Pengaruh UU PDP terhadap Kebebasan Berpendapat di Indonesia
Pasal 65 ayat (2) UU PDP secara tegas melarang pengungkapan data pribadi tanpa izin. Hal ini dinilai berpotensi mengancam kerja-kerja jurnalistik yang memerlukan akses data demi kepentingan publik. Menurut para pemohon, penerapan pasal ini dapat dipergunakan untuk membatasi partisipasi warga negara dalam menyampaikan kritik terhadap kebijakan publik.
Kondisi ini bertentangan dengan prinsip-prinsip dalam sistem demokrasi konstitusional, di mana kedaulatan rakyat seharusnya dijamin. Setiap individu harus memiliki ruang untuk mengekspresikan pandangannya tanpa rasa takut akan penuntutan yang berlebihan.
Lebih jauh, pemohon mengingatkan bahwa norma hukum yang kabur dapat menimbulkan ketakutan di masyarakat. Hal ini akan melemahkan iklim demokrasi, yang pada akhirnya merugikan seluruh rakyat.
Dampak Gugatan terhadap Pengaturan Data Pribadi di Tingkat Internasional
Selain gugatan tentang kebebasan berekspresi, ada juga tuntutan terkait ketentuan transfer data pribadi antarnegara. Dalam permohonan lain, seorang advokat bernama Rega Felix menggugat Pasal 56 UU PDP yang diangap tidak memadai dalam melindungi hak-hak rakyat terkait data pribadi mereka.
Rega menyatakan bahwa penempatan kedaulatan rakyat sebagai pemilik data pribadi harus menjadi fokus utama.
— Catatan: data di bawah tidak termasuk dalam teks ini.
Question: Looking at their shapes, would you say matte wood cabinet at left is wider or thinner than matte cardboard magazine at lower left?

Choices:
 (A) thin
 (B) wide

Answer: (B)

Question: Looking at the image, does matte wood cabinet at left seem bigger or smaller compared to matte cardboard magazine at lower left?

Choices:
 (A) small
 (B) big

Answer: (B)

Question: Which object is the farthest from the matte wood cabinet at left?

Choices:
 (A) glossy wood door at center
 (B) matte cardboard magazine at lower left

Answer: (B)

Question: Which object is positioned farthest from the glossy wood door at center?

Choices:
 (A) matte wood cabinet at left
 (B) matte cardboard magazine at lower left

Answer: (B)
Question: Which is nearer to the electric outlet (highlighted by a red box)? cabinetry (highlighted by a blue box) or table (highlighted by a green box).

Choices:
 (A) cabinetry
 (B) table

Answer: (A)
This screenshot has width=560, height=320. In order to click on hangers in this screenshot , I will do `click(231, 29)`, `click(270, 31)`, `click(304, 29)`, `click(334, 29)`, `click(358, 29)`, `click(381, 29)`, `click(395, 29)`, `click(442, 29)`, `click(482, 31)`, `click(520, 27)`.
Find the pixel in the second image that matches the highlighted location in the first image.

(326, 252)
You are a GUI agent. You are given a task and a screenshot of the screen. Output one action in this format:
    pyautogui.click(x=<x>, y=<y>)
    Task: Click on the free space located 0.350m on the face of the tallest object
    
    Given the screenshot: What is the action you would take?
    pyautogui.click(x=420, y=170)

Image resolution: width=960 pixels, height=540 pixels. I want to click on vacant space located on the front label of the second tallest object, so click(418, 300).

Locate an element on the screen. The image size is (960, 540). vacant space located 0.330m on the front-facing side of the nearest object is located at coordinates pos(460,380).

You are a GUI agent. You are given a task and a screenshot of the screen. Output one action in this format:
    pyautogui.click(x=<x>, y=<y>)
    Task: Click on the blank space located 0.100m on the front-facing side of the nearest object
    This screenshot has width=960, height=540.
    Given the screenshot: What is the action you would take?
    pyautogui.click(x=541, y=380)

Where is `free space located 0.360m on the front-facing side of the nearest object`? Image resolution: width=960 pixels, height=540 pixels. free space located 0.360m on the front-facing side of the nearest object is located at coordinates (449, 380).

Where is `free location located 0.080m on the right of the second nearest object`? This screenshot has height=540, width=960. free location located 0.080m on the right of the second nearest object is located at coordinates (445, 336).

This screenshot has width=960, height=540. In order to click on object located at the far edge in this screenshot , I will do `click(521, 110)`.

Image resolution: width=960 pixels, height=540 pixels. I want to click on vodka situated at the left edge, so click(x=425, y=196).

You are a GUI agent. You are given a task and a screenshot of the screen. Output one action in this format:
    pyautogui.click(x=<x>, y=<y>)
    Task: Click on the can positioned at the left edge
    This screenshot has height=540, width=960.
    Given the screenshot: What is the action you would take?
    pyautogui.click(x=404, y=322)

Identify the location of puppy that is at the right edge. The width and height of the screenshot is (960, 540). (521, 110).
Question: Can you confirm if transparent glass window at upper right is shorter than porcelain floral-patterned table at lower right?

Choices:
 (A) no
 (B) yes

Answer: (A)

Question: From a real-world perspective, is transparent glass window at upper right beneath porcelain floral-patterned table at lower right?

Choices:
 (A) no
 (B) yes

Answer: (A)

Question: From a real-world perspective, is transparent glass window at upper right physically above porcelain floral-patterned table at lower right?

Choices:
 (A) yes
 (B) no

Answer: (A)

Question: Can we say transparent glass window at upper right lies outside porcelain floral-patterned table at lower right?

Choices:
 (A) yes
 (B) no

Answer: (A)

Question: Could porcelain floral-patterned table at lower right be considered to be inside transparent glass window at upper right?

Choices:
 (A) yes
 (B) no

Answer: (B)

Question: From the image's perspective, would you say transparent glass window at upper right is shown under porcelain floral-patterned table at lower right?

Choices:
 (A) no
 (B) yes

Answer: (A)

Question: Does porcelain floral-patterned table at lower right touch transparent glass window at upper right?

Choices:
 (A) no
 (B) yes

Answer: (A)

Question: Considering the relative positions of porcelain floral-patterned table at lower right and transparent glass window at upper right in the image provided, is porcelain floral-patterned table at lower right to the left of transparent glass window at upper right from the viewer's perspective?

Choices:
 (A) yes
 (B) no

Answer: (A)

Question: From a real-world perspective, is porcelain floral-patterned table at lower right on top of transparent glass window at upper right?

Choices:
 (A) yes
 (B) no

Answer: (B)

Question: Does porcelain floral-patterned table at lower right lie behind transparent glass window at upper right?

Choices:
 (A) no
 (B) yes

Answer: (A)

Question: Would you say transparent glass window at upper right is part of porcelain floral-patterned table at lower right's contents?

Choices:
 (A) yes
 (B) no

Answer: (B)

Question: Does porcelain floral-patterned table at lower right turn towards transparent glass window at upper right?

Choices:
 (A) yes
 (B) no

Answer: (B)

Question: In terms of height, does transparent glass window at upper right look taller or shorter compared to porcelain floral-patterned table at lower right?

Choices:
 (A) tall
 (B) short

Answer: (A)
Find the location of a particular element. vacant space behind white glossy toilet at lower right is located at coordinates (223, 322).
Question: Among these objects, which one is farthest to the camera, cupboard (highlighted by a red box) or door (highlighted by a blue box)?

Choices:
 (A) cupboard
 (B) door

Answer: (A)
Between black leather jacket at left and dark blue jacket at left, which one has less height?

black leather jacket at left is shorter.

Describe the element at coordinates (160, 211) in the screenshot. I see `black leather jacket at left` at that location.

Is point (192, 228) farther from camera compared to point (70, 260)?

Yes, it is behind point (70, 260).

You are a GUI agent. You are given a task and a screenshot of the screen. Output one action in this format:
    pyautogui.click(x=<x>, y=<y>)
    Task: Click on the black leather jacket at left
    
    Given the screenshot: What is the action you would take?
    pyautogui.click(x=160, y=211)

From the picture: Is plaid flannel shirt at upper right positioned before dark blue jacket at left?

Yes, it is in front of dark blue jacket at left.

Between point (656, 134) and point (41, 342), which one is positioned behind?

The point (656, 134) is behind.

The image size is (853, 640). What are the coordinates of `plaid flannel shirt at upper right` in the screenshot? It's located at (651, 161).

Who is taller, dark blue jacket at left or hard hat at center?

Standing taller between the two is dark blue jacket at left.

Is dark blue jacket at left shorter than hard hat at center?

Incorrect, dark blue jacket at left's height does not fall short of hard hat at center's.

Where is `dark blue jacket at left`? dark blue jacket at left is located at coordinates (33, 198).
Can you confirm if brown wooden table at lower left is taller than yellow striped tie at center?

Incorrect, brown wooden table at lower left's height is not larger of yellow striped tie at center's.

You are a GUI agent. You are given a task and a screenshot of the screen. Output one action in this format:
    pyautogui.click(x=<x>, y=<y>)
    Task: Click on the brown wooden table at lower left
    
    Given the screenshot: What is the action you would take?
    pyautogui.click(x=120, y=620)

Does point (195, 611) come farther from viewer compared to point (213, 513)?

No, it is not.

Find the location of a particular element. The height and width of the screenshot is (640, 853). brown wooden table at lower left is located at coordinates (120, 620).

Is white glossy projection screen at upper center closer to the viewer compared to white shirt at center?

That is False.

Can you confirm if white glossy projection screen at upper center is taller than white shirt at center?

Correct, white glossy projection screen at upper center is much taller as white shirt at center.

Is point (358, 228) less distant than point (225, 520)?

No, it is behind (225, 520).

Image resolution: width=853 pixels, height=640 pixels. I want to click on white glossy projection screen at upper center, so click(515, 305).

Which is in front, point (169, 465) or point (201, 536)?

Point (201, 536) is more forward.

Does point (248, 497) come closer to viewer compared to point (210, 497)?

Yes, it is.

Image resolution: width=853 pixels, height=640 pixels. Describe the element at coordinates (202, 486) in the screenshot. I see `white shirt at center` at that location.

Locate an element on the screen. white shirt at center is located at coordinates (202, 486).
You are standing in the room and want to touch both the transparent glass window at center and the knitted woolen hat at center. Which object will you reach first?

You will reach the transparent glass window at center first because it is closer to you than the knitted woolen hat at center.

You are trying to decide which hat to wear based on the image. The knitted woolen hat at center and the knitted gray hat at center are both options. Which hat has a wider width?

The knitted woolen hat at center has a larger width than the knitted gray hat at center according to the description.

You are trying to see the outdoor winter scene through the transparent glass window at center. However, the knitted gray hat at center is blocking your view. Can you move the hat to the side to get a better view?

Ketidakjelasan mengenai siapa yang berwenang melakukan transfer data dapat mengakibatkan kerugian konstitusional yang mendalam.
Pemohon menegaskan bahwa prinsip persetujuan subjek data harus menjadi dasar utama dalam setiap transaksi data pribadi. Tanpa adanya dukungan rakyat dalam hal ini, kerjasama internasional yang melibatkan data pribadi berpotensi melanggar hak-hak konstitusional.